Extracted records:
↓↓↓

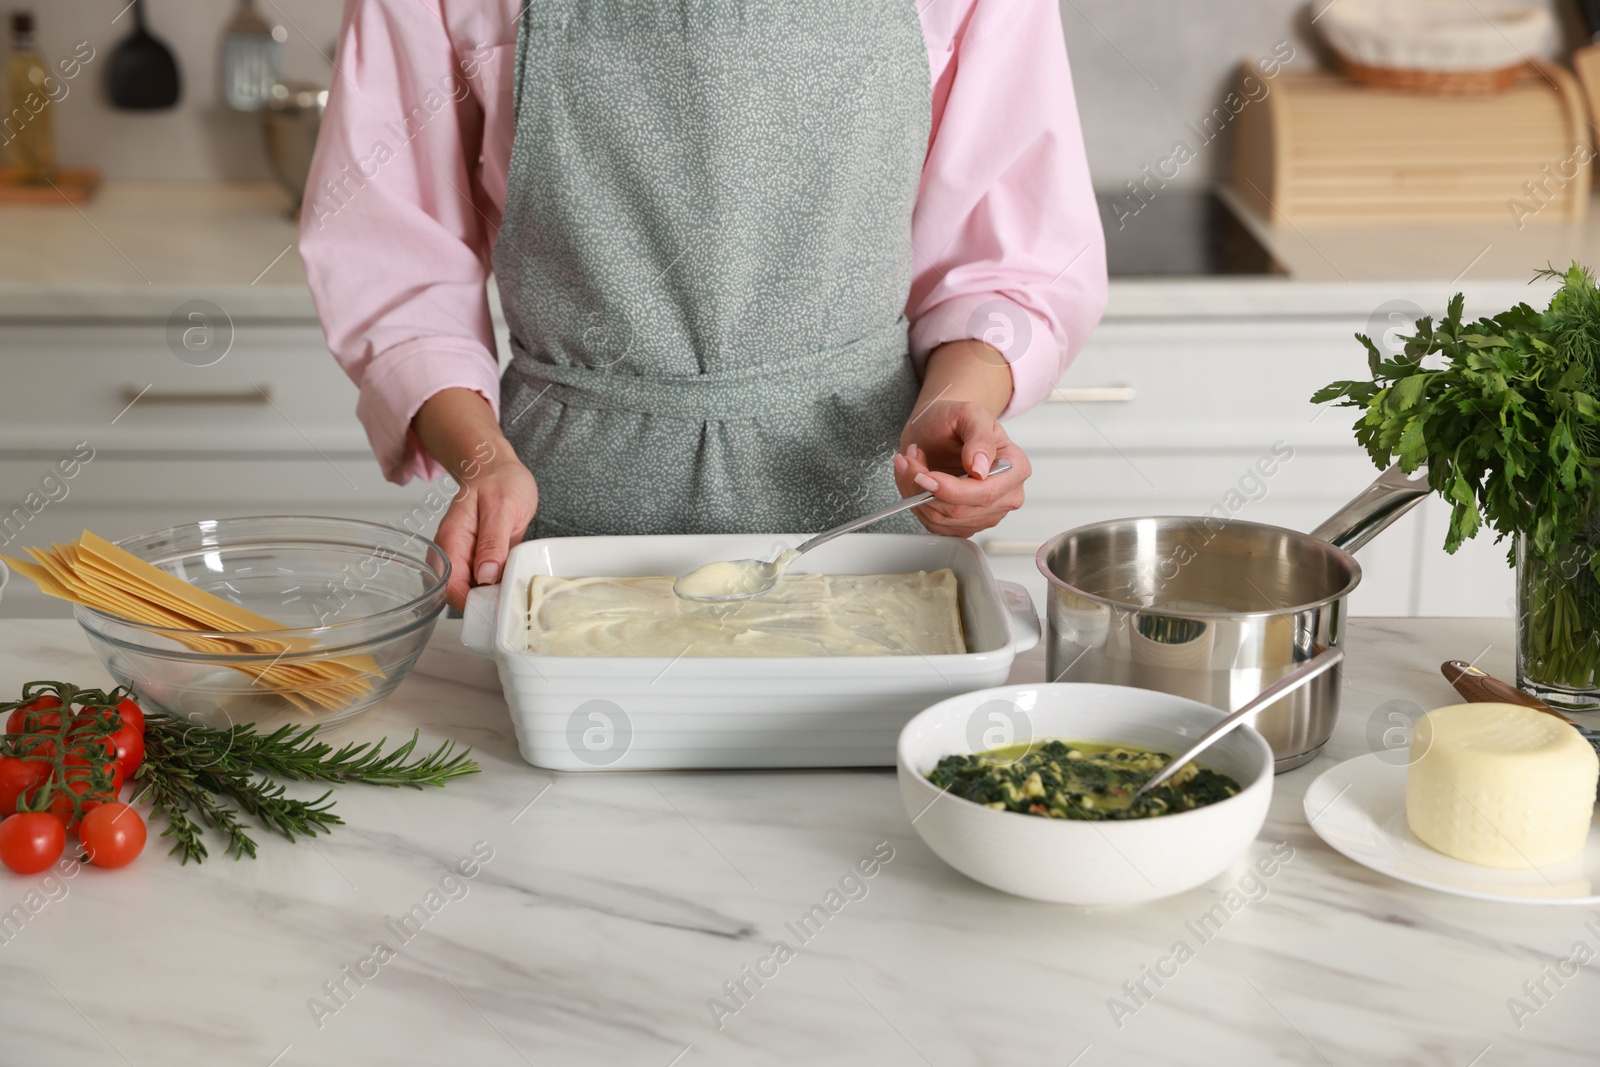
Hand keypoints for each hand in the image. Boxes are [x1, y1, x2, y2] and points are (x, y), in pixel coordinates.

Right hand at [434, 451, 537, 610]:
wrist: (498, 468)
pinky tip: (516, 584)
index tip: (497, 607)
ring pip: (475, 591)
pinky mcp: (483, 559)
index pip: (451, 586)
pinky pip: (489, 582)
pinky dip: (501, 587)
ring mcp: (468, 557)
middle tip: (513, 602)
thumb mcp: (501, 508)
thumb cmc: (499, 481)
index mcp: (452, 540)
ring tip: (517, 593)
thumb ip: (492, 541)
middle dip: (484, 603)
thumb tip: (486, 576)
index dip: (472, 601)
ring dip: (495, 597)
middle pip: (461, 594)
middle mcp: (455, 553)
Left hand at [895, 399, 1028, 536]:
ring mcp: (985, 514)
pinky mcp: (963, 525)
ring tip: (911, 463)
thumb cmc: (957, 420)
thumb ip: (979, 439)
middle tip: (909, 461)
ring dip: (916, 492)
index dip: (951, 490)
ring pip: (942, 518)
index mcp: (1015, 468)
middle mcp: (1005, 496)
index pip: (985, 493)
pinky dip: (915, 502)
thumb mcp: (969, 414)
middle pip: (960, 510)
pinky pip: (933, 523)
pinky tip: (915, 479)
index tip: (925, 477)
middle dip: (925, 488)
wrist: (941, 429)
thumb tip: (981, 469)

↑↑↑

#### [Exercise description]
The lines sought are those in the data above that include the string "hand"; copy each one.

#### [Task result]
Hand keypoints for each hand in the image. Boxes are [x1, y1, x2, y2] and points are (x, y), in pixel coordinates.
Right hand at [434, 451, 537, 610]:
Left hand at [895, 399, 1028, 536]:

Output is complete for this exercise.